Радищев «Путешествие из Петербурга в Москву», Медное – читать

Медное [Глава 19]

 

Радищев. Путешествие из Петербурга в Москву. Главы 19, 20: Медное, Тверь. Аудиокнига

 

«Во поле береза стояла, во поле кудрявая стояла, ой люли, люли, люли, люди…» Хоровод молодых баб и девок; пляшут; подойдем поближе, – говорил я сам себе, развертывая найденные бумаги моего приятеля. Но я читал следующее.

Не мог дойти до хоровода. Уши мои задернулись печалию, и радостный глас нехитростного веселия до сердца моего не проник. О мой друг! Где бы ты ни был, внемли и суди.[1]

Каждую неделю два раза вся Российская империя извещается,[2] что Н. Н. или Б. Б. в несостоянии или не хочет платить того, что занял, или взял, или чего от него требуют. Занятое либо проиграно, проезжено, прожито, проедено, пропито, про… или раздарено, потеряно в огне или воде, или Н. Н. или Б. Б. другими какими-либо случаями вошел в долг или под взыскание. То и другое наравне в ведомостях приемлется.

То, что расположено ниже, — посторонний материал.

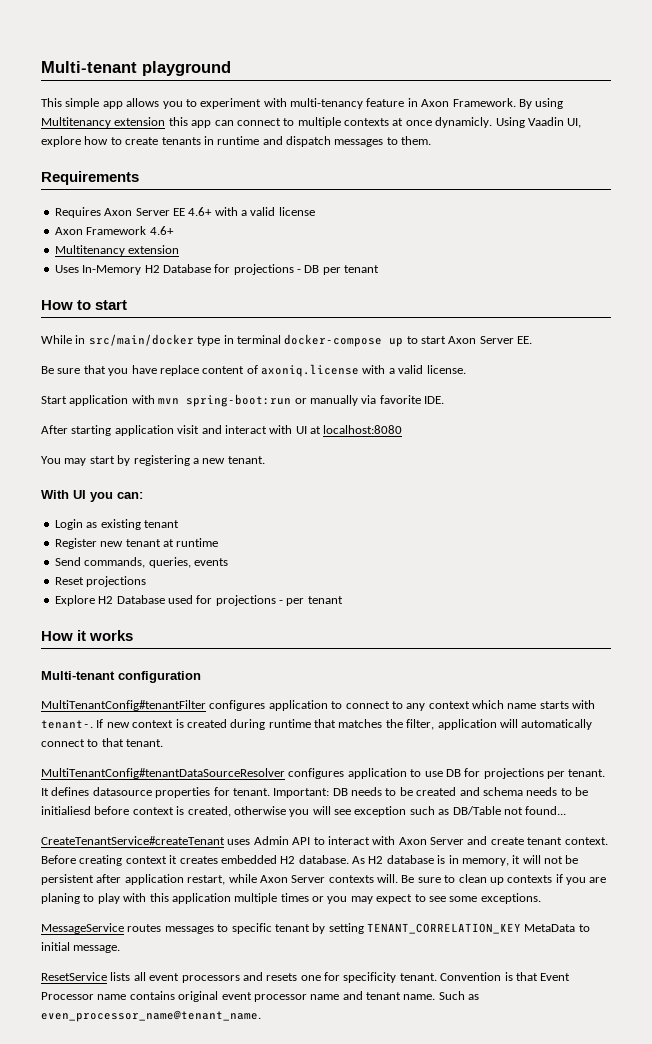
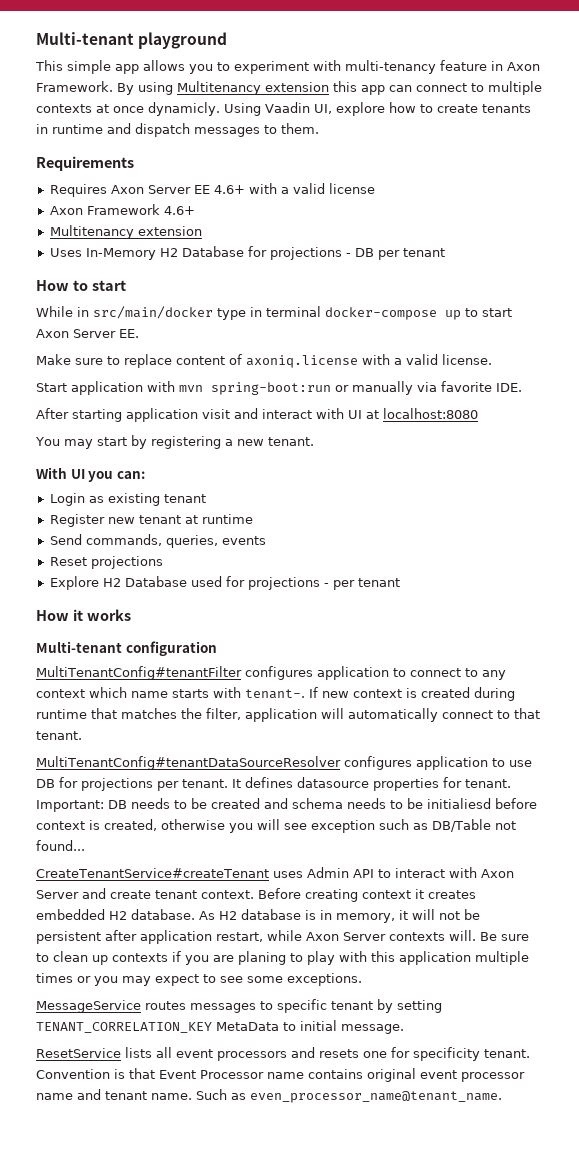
[41,365,157,376] Be sure that you have -> [36,354,120,365] Make sure to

Публикуется: «Сего… дня полуночи в 10 часов, по определению уездного суда или городового магистрата, продаваться будет с публичного торга отставного капитана Г… недвижимое имение, дом, состоящий в… части, под э… и при нем шесть душ мужеского и женского полу; продажа будет при оном доме.

Желающие могут осмотреть заблаговременно».

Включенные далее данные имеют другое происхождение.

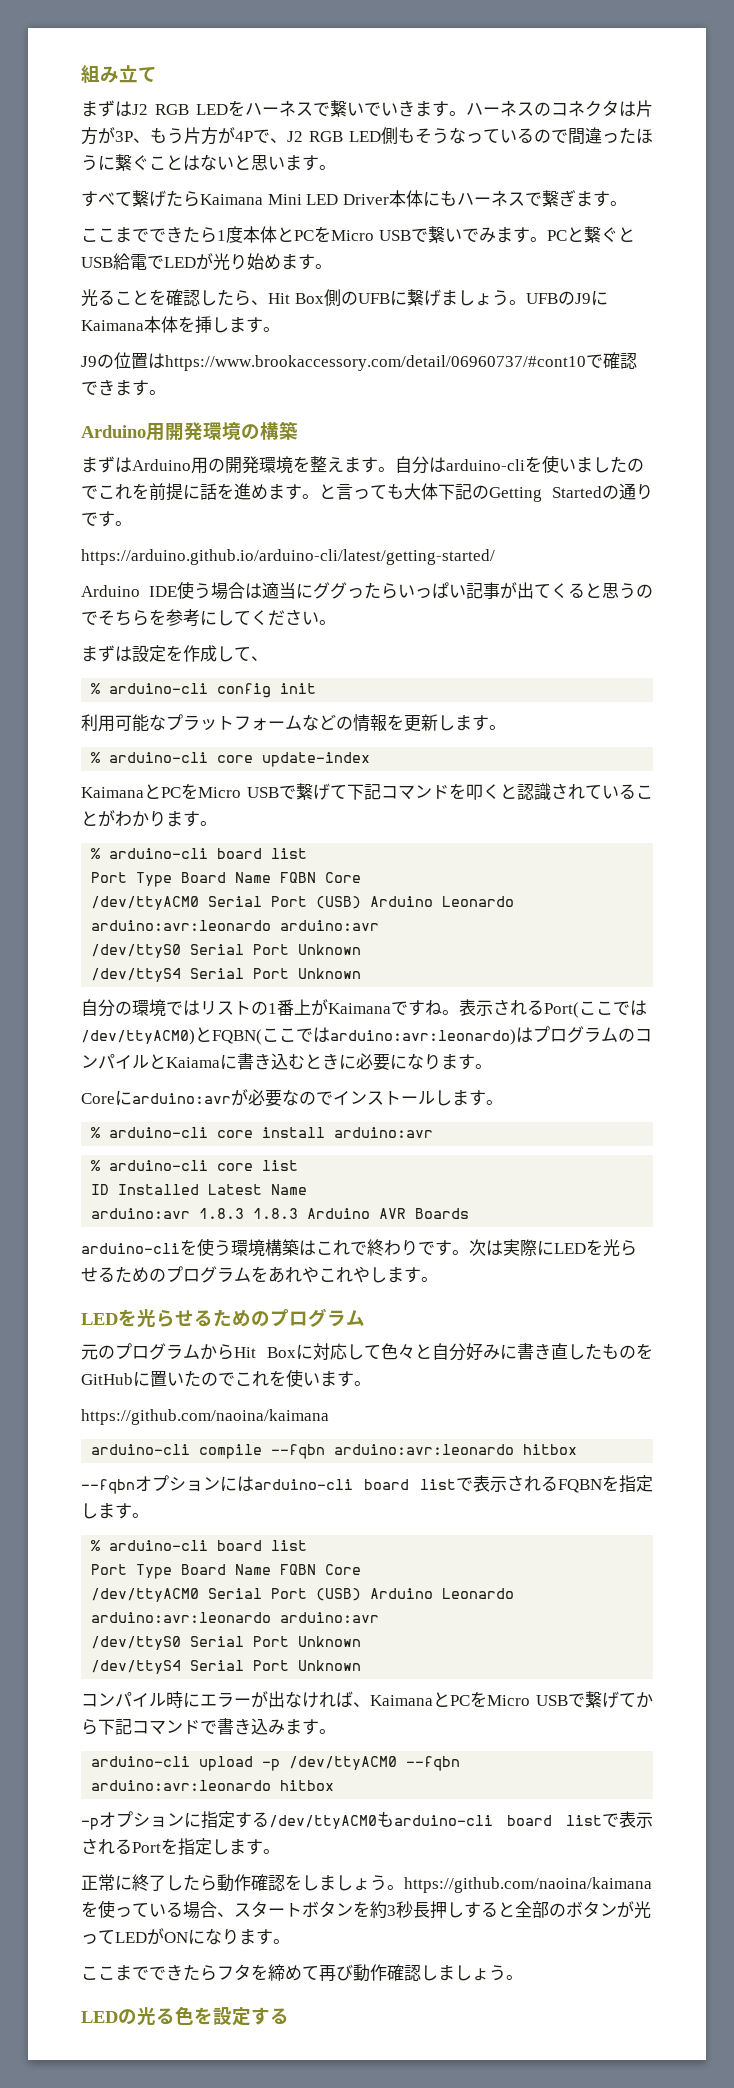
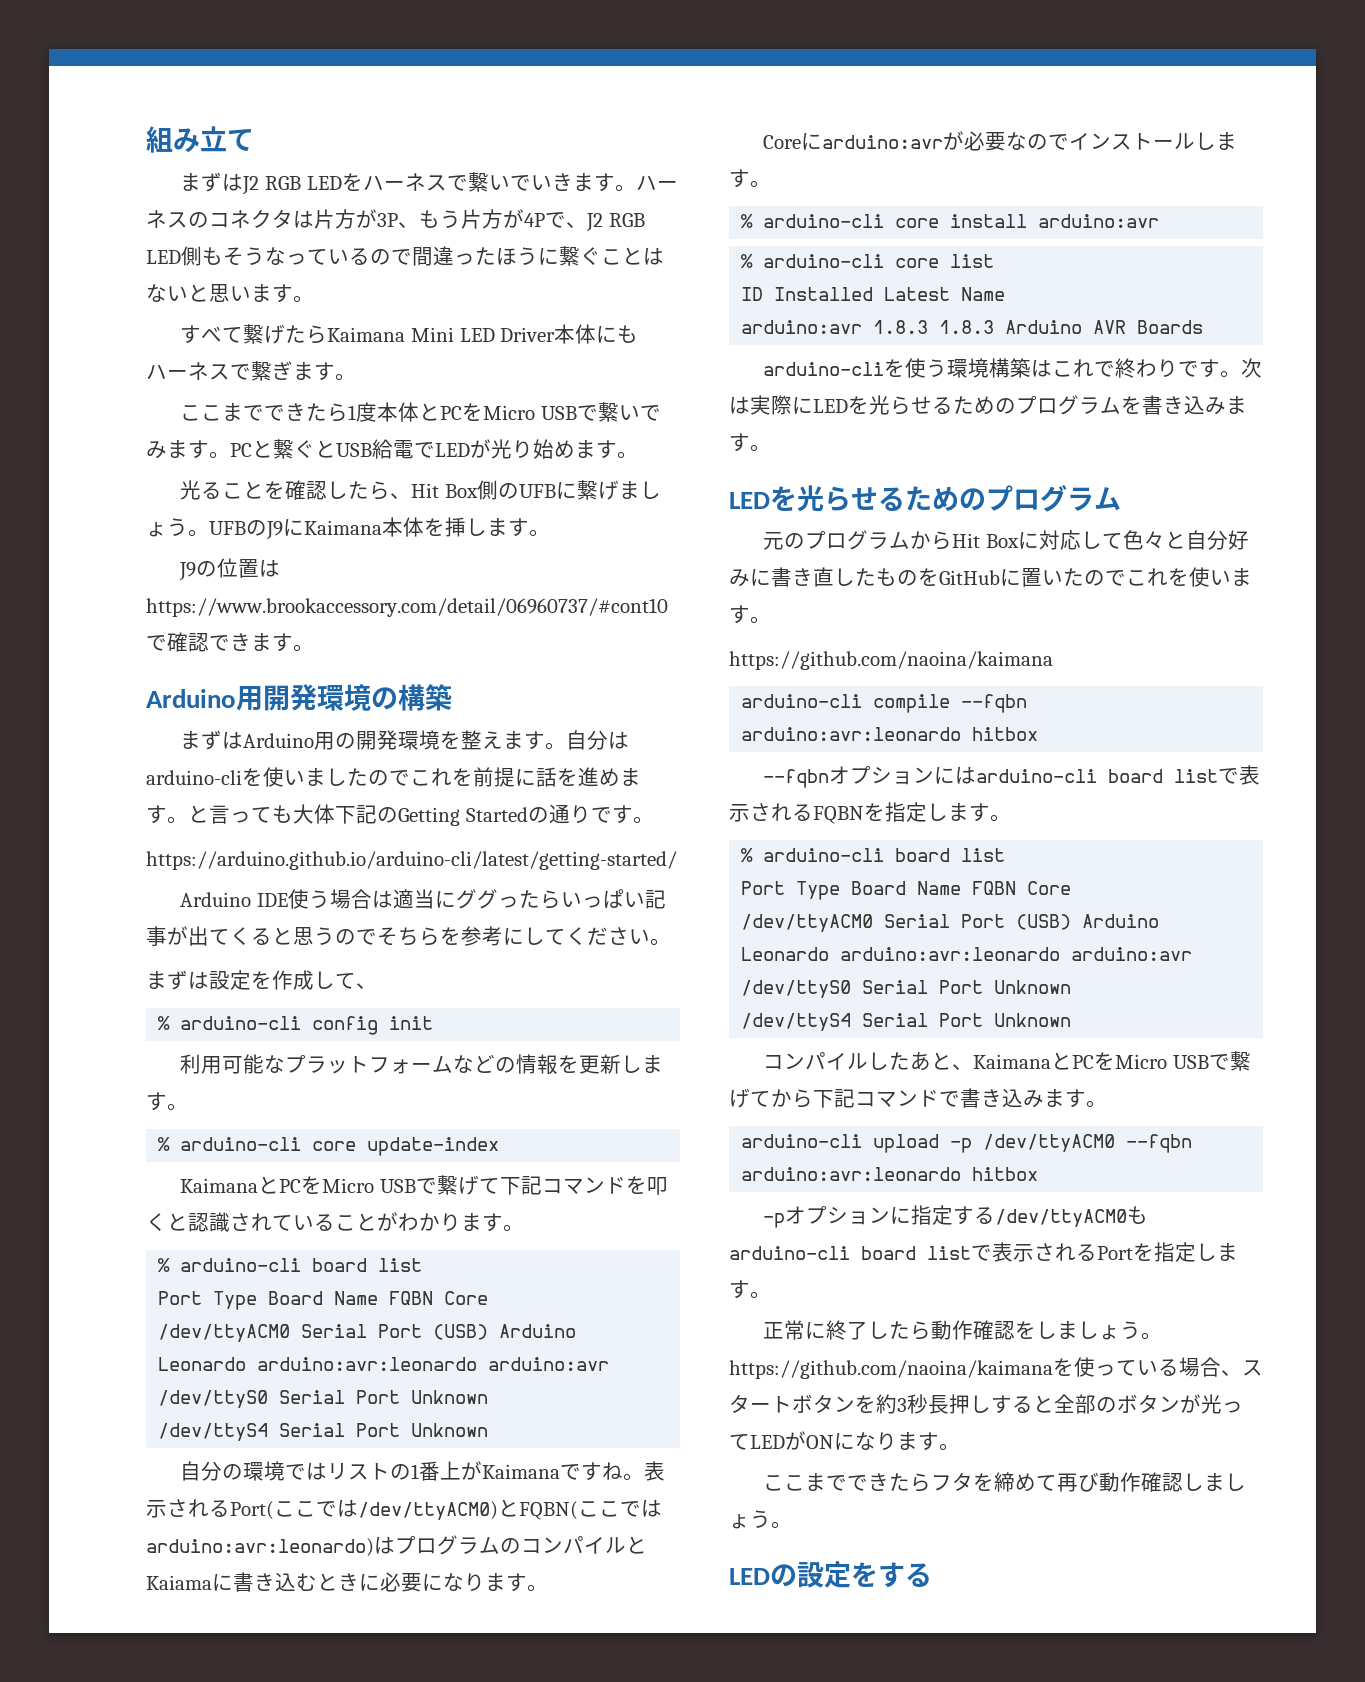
[268,1266,387,1283] あれやこれやし -> [1142,395,1226,415] 書き込み
[166,1691,353,1708] 時にエラーが出なければ -> [868,1052,953,1071] したあと
[137,2006,251,2026] 光る色を設定 -> [797,1561,878,1588] 設定を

На дешевое охотников всегда много. Наступил день и час продажи.

Покупщики съезжаются. В зале, где оная производится, стоят неподвижны на продажу осужденные.

Старик лет в 75, опершись на вязовой дубинке, жаждет угадать, кому судьба его отдаст в руки, кто закроет его глаза. С отцом господина своего он был в Крымском походе, при фельдмаршале Минихе; в Франкфуртскую баталию он раненого своего господина унес на плечах из строю.[3] Возвратясь домой, был дядькою своего молодого барина. Во младенчестве он спас его от утопления, бросаясь за ним в реку, куда сей упал, переезжая на пароме, и с опасностию своей жизни спас его. В юношестве выкупил его из тюрьмы, куда посажен был за долги в бытность свою в гвардии унтер-офицером.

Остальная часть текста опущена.